The recording of the 911 call was not transcribed or admitted into evidence during the circuit court proceedings. Rather, the recording was transcribed for purposes of this appeal upon this Court's grant of Appellant's Unopposed Motion to Correct the Record.

OPERATOR: Annapolis City 911. Where is your emergency?

CALLER: They were shooting in the Robinwood Area.

OPERATOR: Okay. I've got officers down there. Do you - - do you know - -

CALLER: Yeah. And it was the boy name Tooty Brown (phonetic).

OPERATOR: Okay. What was his name?

CALLER: Tooty. They call him Tooty.

OPERATOR: Okay.

CALLER: They know (indiscernible).

OPERATOR: Do they - - do you know his real name?

CALLER: That's his nickname. The polices probably know his nickname. He was shooting on the street like that. That doesn't make any sense. This boy need to be off the street.

OPERATOR: I understand.

CALLER: He - -

OPERATOR: Do you know who he was shooting at?

CALLER: No. Everybody outside. I had my cookout and everybody started running in the house.

OPERATOR: Okay.

CALLER: This is ridiculous.

OPERATOR: Okay.
CALLER: And it's Tooty. They know who he is. The Annapolis police know who he is. It's him.

OPERATOR: Okay.

CALLER: (Indiscernible) - -

OPERATOR: Well, I'll - - I'll send someone down to talk to you and we'll - -

CALLER: No. You don't need to talk to me.

OPERATOR: - - (indiscernible). Okay. We'll - -

CALLER: Just send somebody and you alls just get him.

OPERATOR: Okay. We'll go talk to him.

In closing argument, the prosecutor suggested that the caller apparently thought that Appellant shared his mother's last name, which, according to the prosecutor, is Brown.

Detective Shomar Johnson was one of the officers who responded to the call. He spoke to Appellant's aunt, Tina Brown, who stated that she knew who was involved. Detective Johnson transported Ms. Brown to the police station to give a statement. On the way, Ms. Brown told Detective Johnson that she knew the two people that were shooting at each other and identified them by their nicknames, "Dummy" and "Tutti." Ms. Brown testified at trial that Appellant is her nephew, and that he is known by the nickname, "Tutti." She stated that, on the day of the shooting, she was attending a baby shower for her niece that was being held at her mother's house at 1385 Tyler Avenue. Appellant was present at the house.

▶ _Exercise instructions_
Answer these from the court text:
(a) What was the caller hosting when everybody started running into the house?
(b) Which relative of Appellant did Detective Johnson speak to?
(c) At what address was the baby shower held?
The records that come next have nothing to do with this.

(Saved entries)
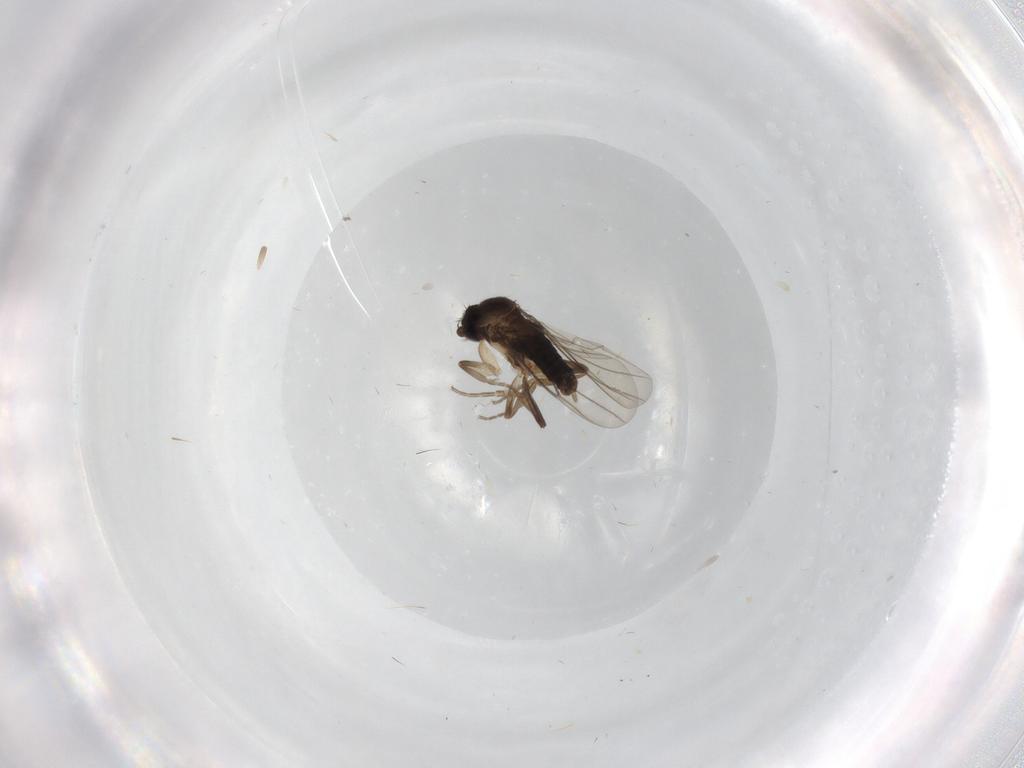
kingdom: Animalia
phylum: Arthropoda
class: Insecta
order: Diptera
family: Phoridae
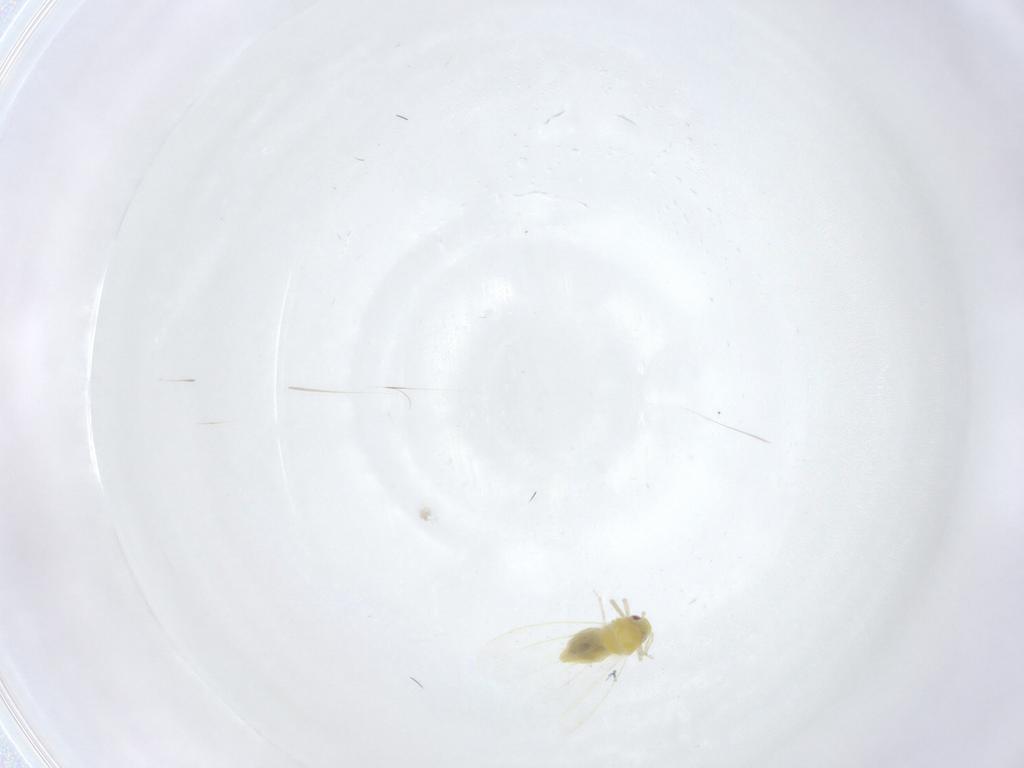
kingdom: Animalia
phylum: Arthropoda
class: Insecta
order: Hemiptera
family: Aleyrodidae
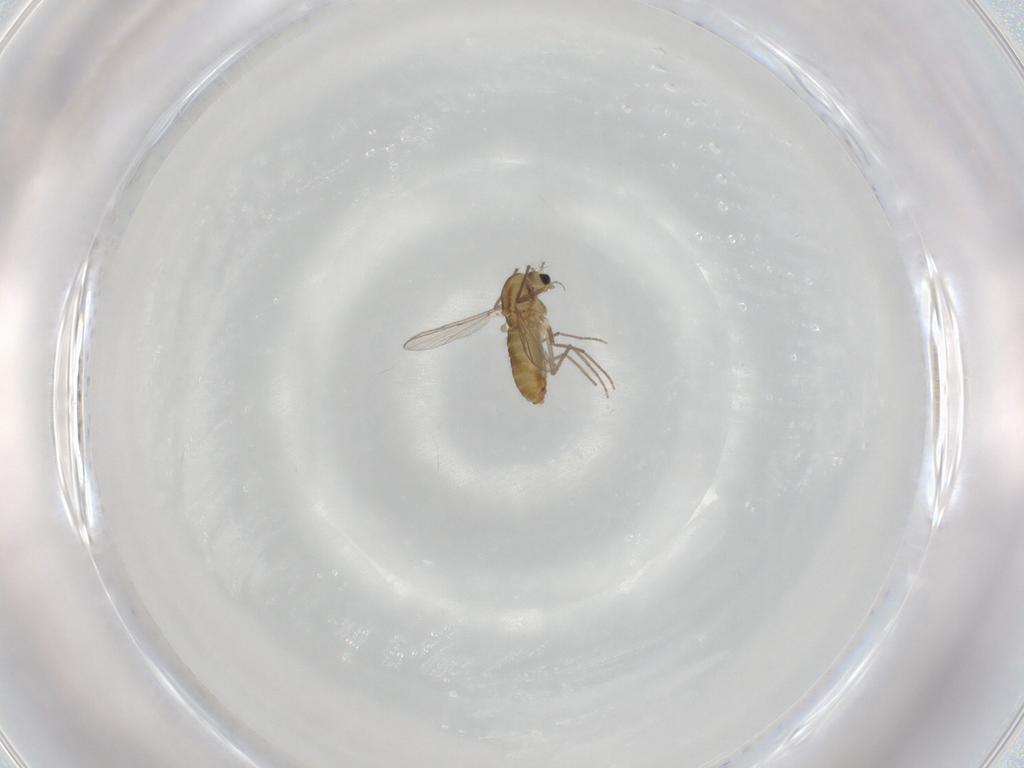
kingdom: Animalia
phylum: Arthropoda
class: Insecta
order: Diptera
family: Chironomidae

---

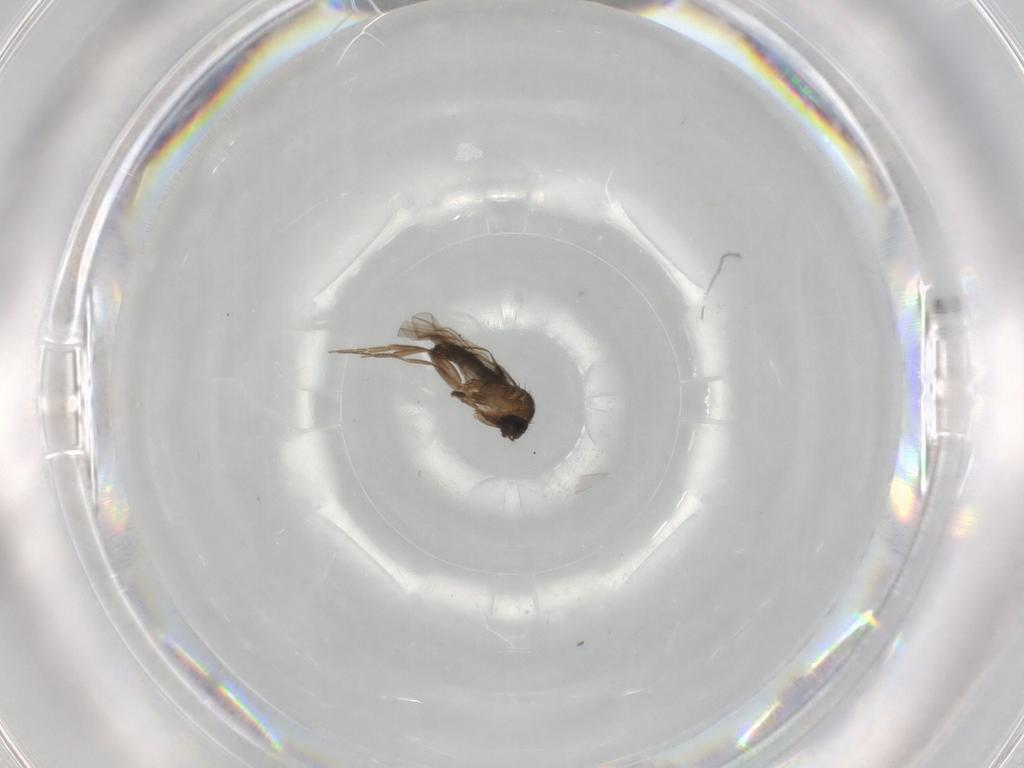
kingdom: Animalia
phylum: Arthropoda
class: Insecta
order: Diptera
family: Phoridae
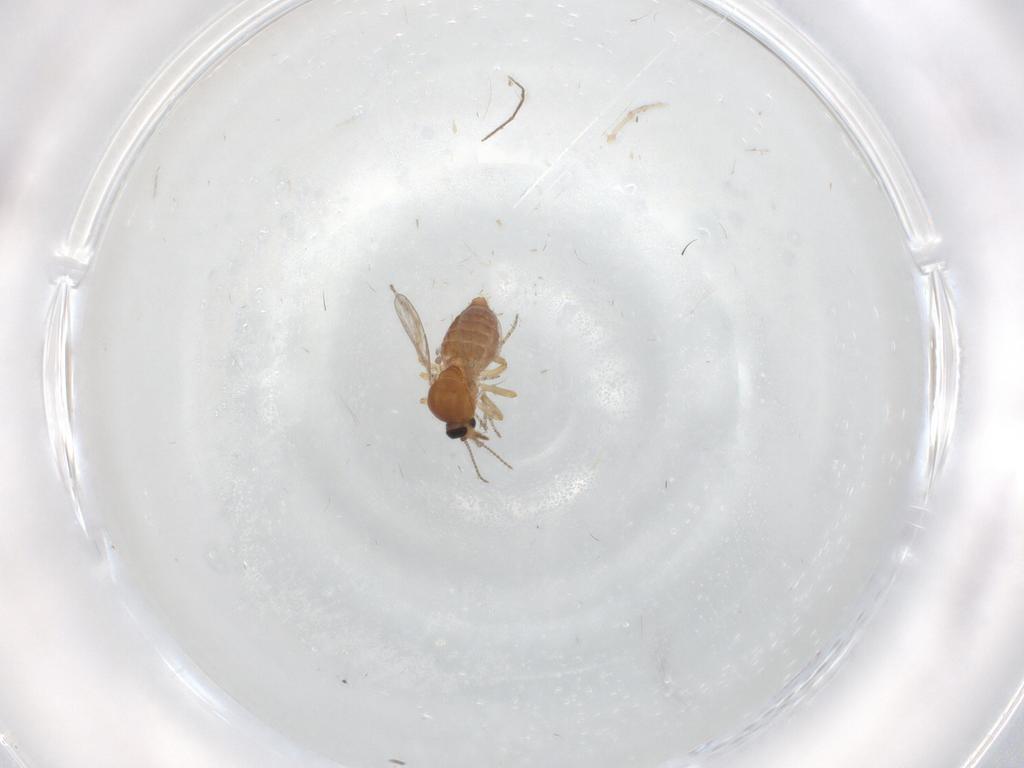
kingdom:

▶ _Correct result_
(a) A cookout.
(b) His aunt, Tina Brown.
(c) 1385 Tyler Avenue.